▶ [Work request]
Reproduce exactly the line that includes "Простая структура категорий и подкатегорий с" and all lines after it, ending with the last line of the data.

▶ [Data listing]
☆ ☆ ☆ ☆

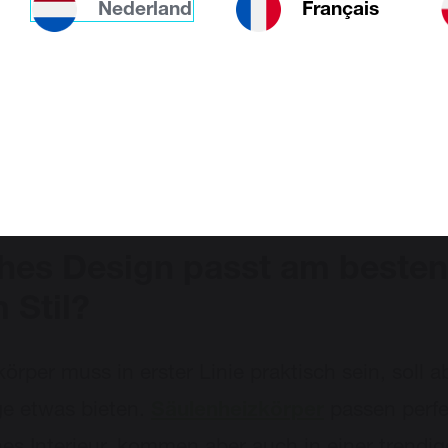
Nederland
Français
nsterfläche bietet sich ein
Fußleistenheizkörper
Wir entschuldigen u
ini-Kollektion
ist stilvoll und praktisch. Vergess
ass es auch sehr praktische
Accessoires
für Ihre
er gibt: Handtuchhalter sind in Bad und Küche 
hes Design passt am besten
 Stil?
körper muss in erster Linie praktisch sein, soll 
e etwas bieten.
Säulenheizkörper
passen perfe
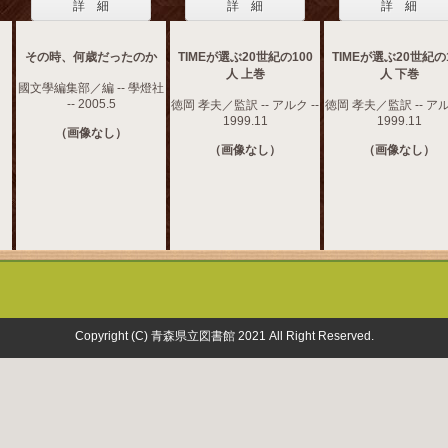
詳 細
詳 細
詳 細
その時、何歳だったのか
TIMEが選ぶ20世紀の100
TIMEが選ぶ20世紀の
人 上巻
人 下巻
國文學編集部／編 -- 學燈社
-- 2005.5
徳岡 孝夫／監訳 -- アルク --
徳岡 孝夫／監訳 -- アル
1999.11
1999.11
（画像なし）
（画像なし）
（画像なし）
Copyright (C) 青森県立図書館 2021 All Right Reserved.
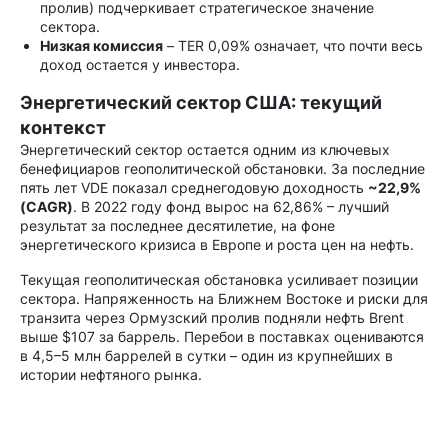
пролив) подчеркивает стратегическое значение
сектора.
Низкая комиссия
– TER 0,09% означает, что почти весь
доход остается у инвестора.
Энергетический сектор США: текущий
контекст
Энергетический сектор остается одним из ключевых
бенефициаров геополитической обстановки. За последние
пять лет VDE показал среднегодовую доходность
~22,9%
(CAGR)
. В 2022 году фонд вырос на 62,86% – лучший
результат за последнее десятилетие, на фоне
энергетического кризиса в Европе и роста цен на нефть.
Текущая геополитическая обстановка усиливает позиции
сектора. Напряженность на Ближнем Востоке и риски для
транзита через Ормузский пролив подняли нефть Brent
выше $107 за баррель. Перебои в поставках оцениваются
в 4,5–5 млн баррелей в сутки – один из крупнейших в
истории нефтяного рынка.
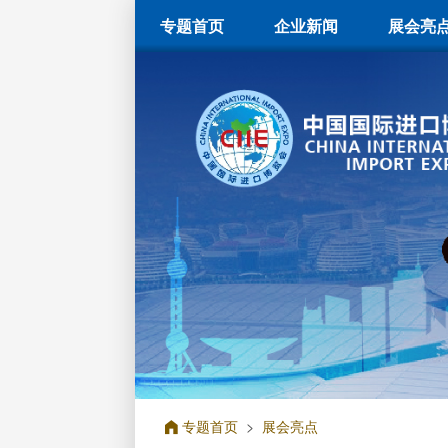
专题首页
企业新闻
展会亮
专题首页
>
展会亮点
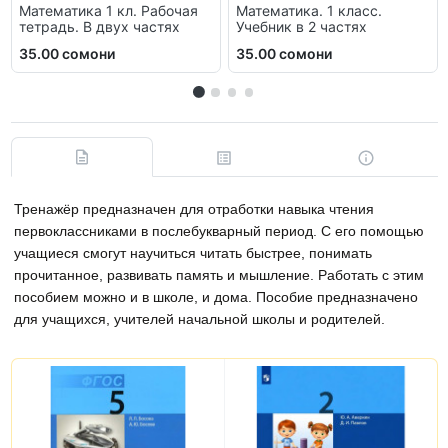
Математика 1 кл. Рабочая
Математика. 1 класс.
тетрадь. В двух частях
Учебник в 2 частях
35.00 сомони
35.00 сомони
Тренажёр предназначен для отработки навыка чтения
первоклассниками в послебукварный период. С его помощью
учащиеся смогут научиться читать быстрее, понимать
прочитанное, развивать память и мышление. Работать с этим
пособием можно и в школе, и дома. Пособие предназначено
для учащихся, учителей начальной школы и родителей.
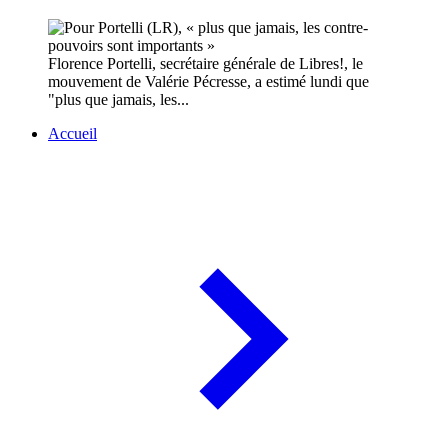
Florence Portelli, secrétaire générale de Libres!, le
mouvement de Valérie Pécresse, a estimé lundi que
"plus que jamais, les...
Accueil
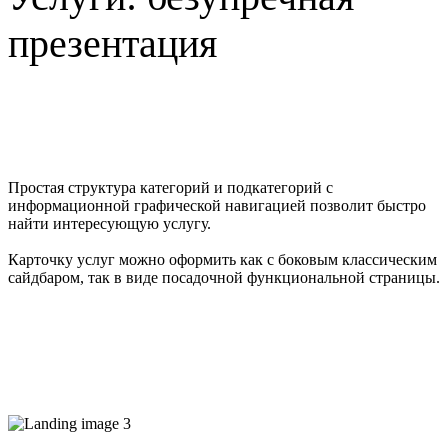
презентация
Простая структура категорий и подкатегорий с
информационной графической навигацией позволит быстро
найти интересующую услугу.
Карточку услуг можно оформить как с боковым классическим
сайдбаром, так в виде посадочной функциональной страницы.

☆ ☆ ☆ ☆

▶ [Result of this exercise]
Простая структура категорий и подкатегорий с
информационной графической навигацией позволит быстро
найти интересующую услугу.
Карточку услуг можно оформить как с боковым классическим
сайдбаром, так в виде посадочной функциональной страницы.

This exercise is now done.